Reneson Hotel’s latest Corte Madera Inn redesign tweak is still boxy, ugly, heavy on concrete and kills historic wildlife pond habitat.
Citizens have a right to expect better at the gateway to Larkspur-Corte Madera, especially as a counterbalance to the 180-unit architectural abomination now being marketed as Tam Ridge Residences.
Corte Madera’s Planning Commission is under no obligation to hand out entitlements to a project that doesn’t meet the town’s design or development criteria. It matters little whether the developer is new to Corte Madera or, as is the case here, a family-owned enterprise claiming a long and friendly association with the town.
Reneson’s massive 175-unit project — despite its many iterations — still looks like any Marriott hotel/motel on any interstate in the United States.
Transplant it to Bakersfield and it would fit there beautifully.

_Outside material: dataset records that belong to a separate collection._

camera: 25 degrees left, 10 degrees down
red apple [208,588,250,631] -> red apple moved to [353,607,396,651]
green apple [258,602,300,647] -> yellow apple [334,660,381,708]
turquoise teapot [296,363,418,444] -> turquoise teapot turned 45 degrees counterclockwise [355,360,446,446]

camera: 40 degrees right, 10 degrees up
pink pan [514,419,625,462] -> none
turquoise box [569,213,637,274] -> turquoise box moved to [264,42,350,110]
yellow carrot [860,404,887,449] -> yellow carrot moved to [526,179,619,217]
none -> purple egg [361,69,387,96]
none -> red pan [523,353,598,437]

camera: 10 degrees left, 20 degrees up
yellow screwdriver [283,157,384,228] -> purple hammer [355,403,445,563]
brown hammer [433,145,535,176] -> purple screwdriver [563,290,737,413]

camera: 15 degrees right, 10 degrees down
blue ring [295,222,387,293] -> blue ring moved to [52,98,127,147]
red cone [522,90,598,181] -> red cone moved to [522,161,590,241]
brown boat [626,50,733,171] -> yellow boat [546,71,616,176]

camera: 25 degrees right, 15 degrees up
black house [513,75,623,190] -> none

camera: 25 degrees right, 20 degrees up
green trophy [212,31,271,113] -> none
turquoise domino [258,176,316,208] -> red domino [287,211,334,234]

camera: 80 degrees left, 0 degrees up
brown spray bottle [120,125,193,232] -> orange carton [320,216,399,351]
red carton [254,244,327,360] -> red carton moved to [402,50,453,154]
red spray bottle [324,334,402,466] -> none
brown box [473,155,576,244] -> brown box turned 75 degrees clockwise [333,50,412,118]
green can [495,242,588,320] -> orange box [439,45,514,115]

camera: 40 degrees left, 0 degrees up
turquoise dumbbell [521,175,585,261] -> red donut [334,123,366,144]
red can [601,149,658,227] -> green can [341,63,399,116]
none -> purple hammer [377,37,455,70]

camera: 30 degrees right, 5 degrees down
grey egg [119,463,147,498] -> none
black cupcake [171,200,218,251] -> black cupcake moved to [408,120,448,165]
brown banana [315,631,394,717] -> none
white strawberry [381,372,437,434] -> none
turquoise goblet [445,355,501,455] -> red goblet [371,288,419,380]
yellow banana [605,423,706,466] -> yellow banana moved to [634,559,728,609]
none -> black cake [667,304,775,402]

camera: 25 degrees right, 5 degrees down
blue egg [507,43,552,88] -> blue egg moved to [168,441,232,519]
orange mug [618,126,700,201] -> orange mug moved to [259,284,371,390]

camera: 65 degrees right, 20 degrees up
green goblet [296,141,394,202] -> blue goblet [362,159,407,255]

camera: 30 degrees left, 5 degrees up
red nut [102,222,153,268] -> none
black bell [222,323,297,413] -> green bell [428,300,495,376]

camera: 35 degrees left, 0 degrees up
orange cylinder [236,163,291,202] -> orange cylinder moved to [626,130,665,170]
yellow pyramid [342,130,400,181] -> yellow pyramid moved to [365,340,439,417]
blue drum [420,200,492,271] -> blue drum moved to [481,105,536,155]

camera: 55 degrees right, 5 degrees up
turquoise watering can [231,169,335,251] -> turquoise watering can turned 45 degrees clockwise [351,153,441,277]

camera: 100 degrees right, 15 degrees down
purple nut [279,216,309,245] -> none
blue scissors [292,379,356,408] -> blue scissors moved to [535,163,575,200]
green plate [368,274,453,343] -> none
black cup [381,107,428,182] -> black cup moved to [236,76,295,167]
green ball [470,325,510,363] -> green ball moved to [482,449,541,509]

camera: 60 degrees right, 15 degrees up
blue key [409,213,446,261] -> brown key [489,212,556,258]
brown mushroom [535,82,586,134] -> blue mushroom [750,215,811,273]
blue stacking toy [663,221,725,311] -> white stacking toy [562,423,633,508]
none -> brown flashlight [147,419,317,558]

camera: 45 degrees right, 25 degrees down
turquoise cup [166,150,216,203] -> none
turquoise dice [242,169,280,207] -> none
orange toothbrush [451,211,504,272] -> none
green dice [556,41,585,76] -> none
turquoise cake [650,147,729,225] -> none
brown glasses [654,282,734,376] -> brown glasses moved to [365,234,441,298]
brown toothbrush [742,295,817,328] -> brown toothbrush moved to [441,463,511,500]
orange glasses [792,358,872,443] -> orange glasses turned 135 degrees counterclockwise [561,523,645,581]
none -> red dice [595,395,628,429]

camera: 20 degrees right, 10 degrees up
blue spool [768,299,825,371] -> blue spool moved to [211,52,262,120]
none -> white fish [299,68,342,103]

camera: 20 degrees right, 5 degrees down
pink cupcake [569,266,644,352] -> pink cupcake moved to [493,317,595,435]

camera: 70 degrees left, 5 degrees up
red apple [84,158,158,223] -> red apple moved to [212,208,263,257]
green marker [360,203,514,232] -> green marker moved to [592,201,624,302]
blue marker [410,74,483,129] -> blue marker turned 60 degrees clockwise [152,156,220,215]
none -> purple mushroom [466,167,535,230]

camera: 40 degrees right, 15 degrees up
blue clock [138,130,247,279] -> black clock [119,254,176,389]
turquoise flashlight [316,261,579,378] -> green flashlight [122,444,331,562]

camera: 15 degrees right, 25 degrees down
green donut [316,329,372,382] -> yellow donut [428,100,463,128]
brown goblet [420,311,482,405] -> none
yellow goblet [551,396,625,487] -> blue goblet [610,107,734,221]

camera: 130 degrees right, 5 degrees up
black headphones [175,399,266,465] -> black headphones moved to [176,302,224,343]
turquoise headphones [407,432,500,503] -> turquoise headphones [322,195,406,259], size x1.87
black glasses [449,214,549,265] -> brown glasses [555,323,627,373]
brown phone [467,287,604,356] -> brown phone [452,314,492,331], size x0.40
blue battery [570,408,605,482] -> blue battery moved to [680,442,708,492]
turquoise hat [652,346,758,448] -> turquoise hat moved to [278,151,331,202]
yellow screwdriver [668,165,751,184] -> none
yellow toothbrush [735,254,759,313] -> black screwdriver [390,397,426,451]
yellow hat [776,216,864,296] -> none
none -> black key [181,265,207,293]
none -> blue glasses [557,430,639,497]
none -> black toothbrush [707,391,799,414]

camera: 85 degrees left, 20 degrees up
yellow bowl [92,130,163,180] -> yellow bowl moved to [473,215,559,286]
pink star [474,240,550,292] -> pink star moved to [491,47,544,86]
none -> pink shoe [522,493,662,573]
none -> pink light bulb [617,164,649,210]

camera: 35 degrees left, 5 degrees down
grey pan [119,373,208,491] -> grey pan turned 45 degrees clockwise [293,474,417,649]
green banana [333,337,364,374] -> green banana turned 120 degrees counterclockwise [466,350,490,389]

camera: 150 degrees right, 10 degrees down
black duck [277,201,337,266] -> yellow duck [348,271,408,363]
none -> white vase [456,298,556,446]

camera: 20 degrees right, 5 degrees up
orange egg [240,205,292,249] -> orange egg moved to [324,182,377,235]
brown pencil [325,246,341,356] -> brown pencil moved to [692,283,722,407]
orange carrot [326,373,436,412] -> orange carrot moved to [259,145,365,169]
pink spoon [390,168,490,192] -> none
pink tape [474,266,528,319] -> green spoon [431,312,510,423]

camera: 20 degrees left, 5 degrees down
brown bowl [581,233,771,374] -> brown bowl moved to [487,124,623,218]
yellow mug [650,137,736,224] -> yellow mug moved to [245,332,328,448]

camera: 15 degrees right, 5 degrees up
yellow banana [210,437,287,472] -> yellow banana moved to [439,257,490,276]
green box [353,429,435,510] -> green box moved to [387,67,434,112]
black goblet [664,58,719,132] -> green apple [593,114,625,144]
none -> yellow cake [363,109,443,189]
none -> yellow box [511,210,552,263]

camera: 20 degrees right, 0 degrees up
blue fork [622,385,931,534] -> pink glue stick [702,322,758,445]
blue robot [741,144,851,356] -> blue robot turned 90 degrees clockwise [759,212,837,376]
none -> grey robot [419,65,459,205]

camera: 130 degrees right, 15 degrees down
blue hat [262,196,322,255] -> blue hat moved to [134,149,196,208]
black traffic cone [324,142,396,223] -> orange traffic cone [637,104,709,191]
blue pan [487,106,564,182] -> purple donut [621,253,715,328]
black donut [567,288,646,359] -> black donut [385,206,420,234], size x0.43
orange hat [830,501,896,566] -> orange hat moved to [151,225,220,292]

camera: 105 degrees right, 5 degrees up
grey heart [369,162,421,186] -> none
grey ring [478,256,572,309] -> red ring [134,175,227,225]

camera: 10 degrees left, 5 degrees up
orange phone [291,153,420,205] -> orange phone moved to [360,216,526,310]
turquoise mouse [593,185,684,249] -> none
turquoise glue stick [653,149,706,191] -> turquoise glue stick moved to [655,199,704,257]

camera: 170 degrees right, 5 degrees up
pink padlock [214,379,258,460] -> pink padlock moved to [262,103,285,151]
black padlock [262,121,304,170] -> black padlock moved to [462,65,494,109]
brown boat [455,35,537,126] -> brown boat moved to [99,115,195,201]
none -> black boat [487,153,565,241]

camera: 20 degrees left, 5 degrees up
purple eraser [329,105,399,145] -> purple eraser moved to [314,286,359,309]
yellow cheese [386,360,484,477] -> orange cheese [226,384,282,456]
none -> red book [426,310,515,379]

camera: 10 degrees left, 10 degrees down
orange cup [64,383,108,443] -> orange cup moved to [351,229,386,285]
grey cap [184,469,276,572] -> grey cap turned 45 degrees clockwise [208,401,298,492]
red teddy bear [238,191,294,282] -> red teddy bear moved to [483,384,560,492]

But please not Corte Madera.
Not next to Shorebird Marsh.
Adding white trim and “gingerbread” details does not transform very mediocre design into what one planning commissioner described, inaccurately, as “Arts and Crafts architecture.”
Why does the commission appear poised to approve a mammoth hotel project which neither saves the inn’s historic wildlife pond nor honors this key injunction of the general plan: “Require residential, non-residential and infrastructure design that respects natural areas and ecosystems within Corte Madera?”
Perhaps commissioners are tired. They say they are.
But, after three years of citizen protests, so are we.
“Design fatigue,” cited by commissioners, is not a safe or sane reason for facilitating big developers or poorly designed projects.